Some people have worried about whether it is possible that the average sibling difference in IQ is 12 is really possible. It is.

Init

#load libraries
library(MASS)
library(tidyverse)
## ── Attaching packages ─────────────────────────────────────────────────────────────────────────────────────────────────── tidyverse 1.3.0 ──
## ✓ ggplot2 3.2.1     ✓ purrr   0.3.3
## ✓ tibble  2.1.3     ✓ dplyr   0.8.3
## ✓ tidyr   1.0.0     ✓ stringr 1.4.0
## ✓ readr   1.3.1     ✓ forcats 0.4.0
## ── Conflicts ────────────────────────────────────────────────────────────────────────────────────────────────────── tidyverse_conflicts() ──
## x dplyr::filter() masks stats::filter()
## x dplyr::lag()    masks stats::lag()
## x dplyr::select() masks MASS::select()
#set default theme
theme_set(theme_bw())

Data

Simulate data for illustration. We sample from multivariate normal distribution with correlations that vary. Then we rescale data to IQ metric of 100/15 (mean/SD).

#simulate datasets
x = map_df(seq(0, 1, .01), function(r) {
  #simulate sibling scores at correlation r
  mvrnorm(n = 100e3, 
          Sigma = matrix(c(1, r, r, 1), nrow = 2), 
          mu = c(0, 0)
          ) %>% 
    as_tibble() %>% 
    mutate(
      r = r,
    )
}) %>% 
  #change the scale to IQ norms
  mutate(
    V1 = V1 * 15 + 100,
    V2 = V2 * 15 + 100,
    AD = abs(V1 - V2)
  )
## Warning: `as_tibble.matrix()` requires a matrix with column names or a `.name_repair` argument.
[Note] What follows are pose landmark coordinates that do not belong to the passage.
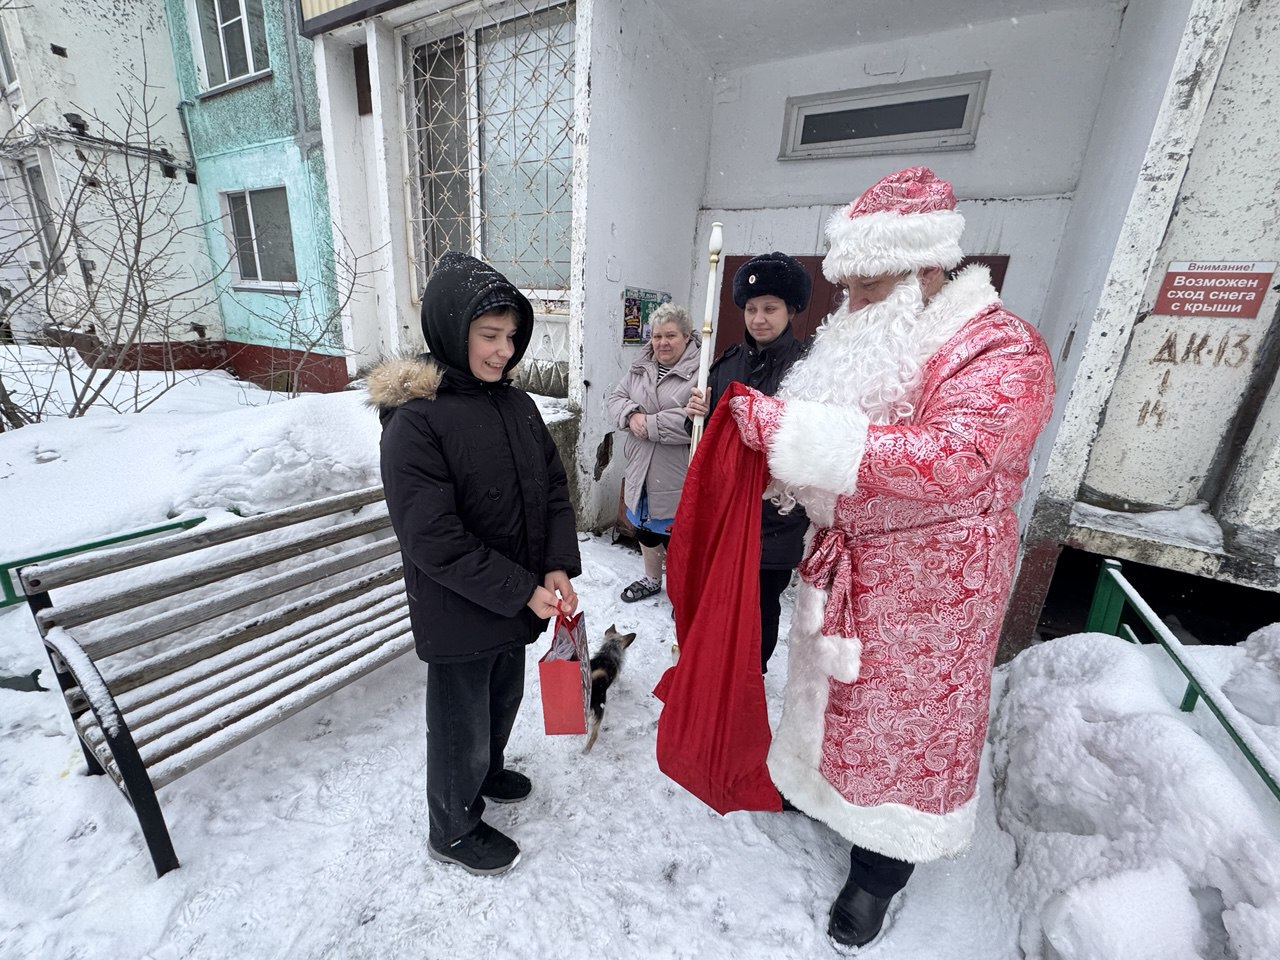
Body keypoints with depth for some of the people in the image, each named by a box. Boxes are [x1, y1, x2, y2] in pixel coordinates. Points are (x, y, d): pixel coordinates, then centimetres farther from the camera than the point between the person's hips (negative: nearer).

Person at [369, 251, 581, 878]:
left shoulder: (516, 405, -1)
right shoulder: (414, 422, -21)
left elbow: (554, 489, 2)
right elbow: (434, 541, -24)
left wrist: (559, 567, -11)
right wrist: (522, 591, -21)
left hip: (519, 603, 7)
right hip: (458, 615, -6)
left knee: (504, 700, 28)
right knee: (462, 725, 16)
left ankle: (487, 774, 59)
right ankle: (453, 832, 45)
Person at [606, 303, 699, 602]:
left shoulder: (701, 372, -15)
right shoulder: (640, 368, 8)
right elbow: (614, 399, 8)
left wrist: (650, 424, -23)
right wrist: (631, 415, -15)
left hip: (678, 477, -7)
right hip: (642, 471, 7)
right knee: (646, 530, 23)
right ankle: (652, 579, 47)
Using compatibility `.name_repair`.
## This warning is displayed once per session.
#summary stats
x2 = x %>% 
  group_by(r) %>% 
  summarise(
    MAD_empirical = mean(abs(V1 - V2))
  )

#theory expected difference
#Jensen, Bias in Mental Testing, p. 459
x2$MAD_theory = 2*15*sqrt(1 - x2$r) / sqrt(pi)

Plot results

First we plot examples of distributions by correlation between siblings (or any other pairs). Then we plot mean absolute difference across all simulated pair correlations, along with the theoretically expected values.
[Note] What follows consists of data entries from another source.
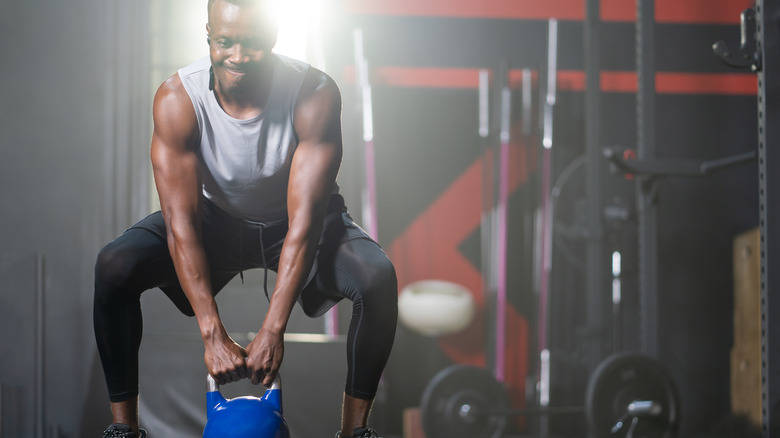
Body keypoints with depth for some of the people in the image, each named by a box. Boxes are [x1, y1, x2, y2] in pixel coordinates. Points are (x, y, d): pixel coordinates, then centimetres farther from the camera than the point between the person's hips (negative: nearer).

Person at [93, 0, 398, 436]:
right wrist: (214, 335, -36)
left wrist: (273, 331, -38)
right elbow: (181, 224, -28)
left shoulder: (316, 94, -29)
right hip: (216, 218, 1)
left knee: (378, 276, -30)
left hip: (292, 222, -1)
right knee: (113, 266, -24)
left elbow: (304, 223, -31)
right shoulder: (177, 100, -26)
#difference distributions by correlation
x %>% 
  mutate(r = factor(r)) %>% 
  filter(r %in% c(0, .25, .5, .75)) %>%
  ggplot(aes(AD)) +
  geom_histogram(center = .5, binwidth = 1) +
  #vertical lines for the mean
  geom_vline(data = x2 %>% filter(r %in% c(0, .25, .5, .75)), aes(xintercept = MAD_empirical), color = "red") +
  facet_wrap("r") +
  xlab("Sibling absolute difference") +
  ggtitle("Distribution of absolute difference by sibling correlation strength",
          subtitle = "Red line = mean")

#theory vs. empirical results
x2 %>% 
  gather(key = metric, value = MAD, MAD_empirical, MAD_theory) %>% 
  mutate(metric = str_replace(metric, "MAD_", "")) %>% 
  ggplot(aes(r, MAD, color = metric)) +
  geom_line() +
  scale_color_discrete("Data") +
  xlab("Sibling correlation") +
  ylab("Sibling mean absolute difference") +
  ggtitle("Theory predicted and simulated mean absolute difference by sibling correlation")

Data table

x2

Voila! It works as intended. IQ science can live another day.